Trans fats which are also known as trans fatty acids or partially hydrogenated oils are industrially produced fatty acids or man-made fats into which hydrogen is added to liquid vegetable oils and then pressurized in order to make them more solid or pastier fats.
Trans fats are also found naturally in small amounts (approximately 2% to 5% of total fat contents) in various animal-based products such as meats of ruminating animals which include cattle, sheep and others, as well as in dairy products including butter and cream.
The food industry — restaurants, fast-food establishments, manufacturers of packaged and processed foods as well as bakeries all use trans fats because they are inexpensive, because they add extra flavor and pleasing texture, because they extend shelf-life and thus postpone spoilage of foods, because they can be reused many times over and because they adhere to the food restriction of those who abide by the dietary laws of the Judaism (kosher) and Islam (halal) as well as vegetarianism and veganism as ascribed by secular or religious groups such as belonging to Buddhism, Ahimsa, Jainism and Hinduism.
Today, trans fats are found to a larger or smaller degree in a wide variety of foods but most of all in those which are fried and / or baked. Examples of common foods containing trans fats are: doughnuts; French fried potatoes and onion rings; potato, corn and tortilla chips; pizza dough; pie crusts; biscuits, cookies and crackers; icing and whip cream, microwave popcorn; and, of course, margarines and shortenings.
The Harm Caused by Trans Fats
Whereas many dietary fats are essential and promote good health, trans fats are not. As a matter of fact, trans fats are not only unessential but they have also been proven to be harmful in a number of ways. Thus trans fats, which are either monounsaturated or polyunsaturated but never saturated, are believe to be the worst kind of fats even worse than saturated fats which in reality also raise total cholesterol levels.
The solid aspects of trans fats are responsible for clogging up arteries and significantly increasing the risk of coronary heart disease (CHD) which is characterized by the failure of coronary circulation to sufficiently supply blood to the muscles of the heart and to the surrounding tissues. Trans fats are also associated with higher risks of developing type 2 diabetes and suffering a stroke.
All that is due to the fact that trans fats are known to: (a) increase the levels of the “bad” cholesterol that is often also referred to as the LDL cholesterol; (b) decrease the levels of the “good” cholesterol which is also known as the HDL cholesterol; and (c) contribute to weight gain and obesity more than any other types of dietary fats.

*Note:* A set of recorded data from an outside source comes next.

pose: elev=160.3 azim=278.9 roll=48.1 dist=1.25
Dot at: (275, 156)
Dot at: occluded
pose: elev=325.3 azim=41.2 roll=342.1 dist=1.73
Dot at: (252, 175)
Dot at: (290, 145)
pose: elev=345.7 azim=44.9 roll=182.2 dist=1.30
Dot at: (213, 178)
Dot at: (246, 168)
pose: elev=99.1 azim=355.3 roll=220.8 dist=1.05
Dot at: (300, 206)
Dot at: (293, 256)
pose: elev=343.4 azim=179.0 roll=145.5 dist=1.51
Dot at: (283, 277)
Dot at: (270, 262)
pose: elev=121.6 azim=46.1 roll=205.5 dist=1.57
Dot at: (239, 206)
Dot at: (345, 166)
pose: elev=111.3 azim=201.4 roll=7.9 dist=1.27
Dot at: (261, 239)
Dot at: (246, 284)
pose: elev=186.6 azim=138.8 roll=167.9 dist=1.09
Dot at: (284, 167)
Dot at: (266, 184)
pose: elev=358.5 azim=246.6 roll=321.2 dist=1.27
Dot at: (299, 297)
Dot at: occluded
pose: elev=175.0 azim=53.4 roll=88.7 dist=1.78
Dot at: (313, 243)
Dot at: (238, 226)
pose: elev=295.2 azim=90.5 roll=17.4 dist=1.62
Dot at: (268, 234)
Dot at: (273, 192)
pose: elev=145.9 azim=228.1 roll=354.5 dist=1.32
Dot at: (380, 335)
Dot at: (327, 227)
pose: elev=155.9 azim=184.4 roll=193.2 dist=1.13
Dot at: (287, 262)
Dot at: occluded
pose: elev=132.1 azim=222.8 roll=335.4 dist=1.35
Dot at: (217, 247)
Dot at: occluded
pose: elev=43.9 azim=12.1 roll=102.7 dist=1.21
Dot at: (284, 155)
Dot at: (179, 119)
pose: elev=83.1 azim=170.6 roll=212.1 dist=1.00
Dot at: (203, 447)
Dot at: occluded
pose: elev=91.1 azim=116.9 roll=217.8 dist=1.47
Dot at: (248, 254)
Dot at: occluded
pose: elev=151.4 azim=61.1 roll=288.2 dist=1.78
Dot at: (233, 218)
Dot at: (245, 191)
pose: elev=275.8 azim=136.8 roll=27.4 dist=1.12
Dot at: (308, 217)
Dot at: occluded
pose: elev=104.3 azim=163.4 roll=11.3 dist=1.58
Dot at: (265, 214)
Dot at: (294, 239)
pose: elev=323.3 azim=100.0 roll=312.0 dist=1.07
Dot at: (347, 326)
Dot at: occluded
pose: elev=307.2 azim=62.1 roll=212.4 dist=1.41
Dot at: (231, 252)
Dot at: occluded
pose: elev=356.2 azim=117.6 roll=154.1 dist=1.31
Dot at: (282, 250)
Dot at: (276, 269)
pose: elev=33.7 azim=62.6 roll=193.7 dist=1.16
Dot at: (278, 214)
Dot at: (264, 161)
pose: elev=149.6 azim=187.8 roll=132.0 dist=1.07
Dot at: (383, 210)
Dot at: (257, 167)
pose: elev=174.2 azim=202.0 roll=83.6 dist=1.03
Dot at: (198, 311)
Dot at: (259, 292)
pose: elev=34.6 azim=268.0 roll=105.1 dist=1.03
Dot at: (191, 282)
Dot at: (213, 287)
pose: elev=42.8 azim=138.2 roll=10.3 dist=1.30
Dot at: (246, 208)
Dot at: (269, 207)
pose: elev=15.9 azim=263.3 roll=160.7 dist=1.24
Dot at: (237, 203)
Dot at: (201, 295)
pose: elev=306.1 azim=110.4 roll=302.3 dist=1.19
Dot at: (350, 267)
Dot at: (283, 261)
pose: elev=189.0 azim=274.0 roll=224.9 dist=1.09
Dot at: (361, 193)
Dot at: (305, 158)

In their 2002 “Dietary Reference Intakes for Energy, Carbohydrate, Fiber, Fat, Fatty Acids, Cholesterol, Protein, and Amino Acids,” the NAS (the National Academy of Sciences which is an official advisory board on nutrition, public health policies and labeling of food products) expressed grave concern over trans fats which was based on two main points. The first point being the fact that trans fats provide no known health benefits to humans, whether derived from animals or produced artificially. The second point was focused on the fact that trans fats raise the bad cholesterol while at the same time lowering the good cholesterol and in doing that multiply the risk of coronary heart disease.
Thus, the NAS, which was also backed up by the New England Journal of Medicine, concluded that no level of trans fats is acceptable and should, therefore, be avoided whenever and wherever possible.